- _PROBLEM STATEMENT_: The copy must match the data word for word and contain no pictures.
BEGIN DATA FOR THIS TASK
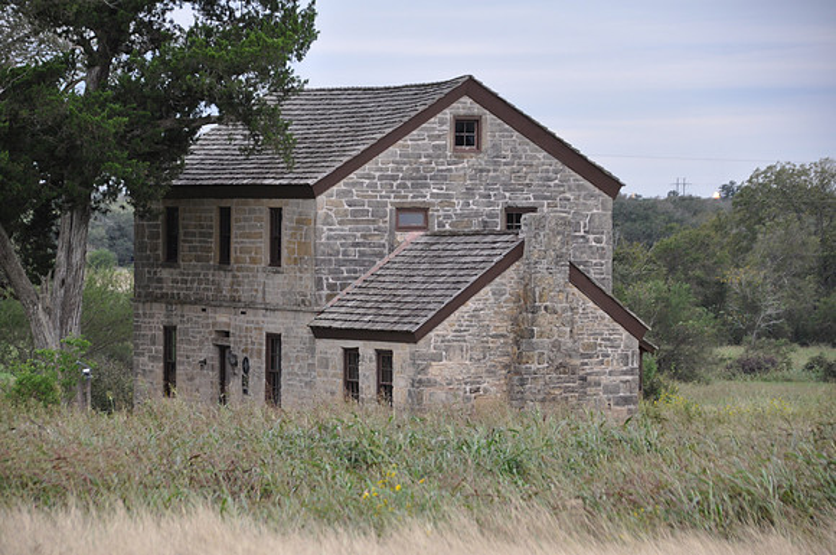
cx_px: 418
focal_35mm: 180
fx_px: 4174
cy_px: 278
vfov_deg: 7.6
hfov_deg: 11.4
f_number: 5.6
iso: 400
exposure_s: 1/125
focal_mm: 120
END DATA FOR THIS TASK
- _EXERCISE RESPONSE_:
cx_px: 418
focal_35mm: 180
fx_px: 4174
cy_px: 278
vfov_deg: 7.6
hfov_deg: 11.4
f_number: 5.6
iso: 400
exposure_s: 1/125
focal_mm: 120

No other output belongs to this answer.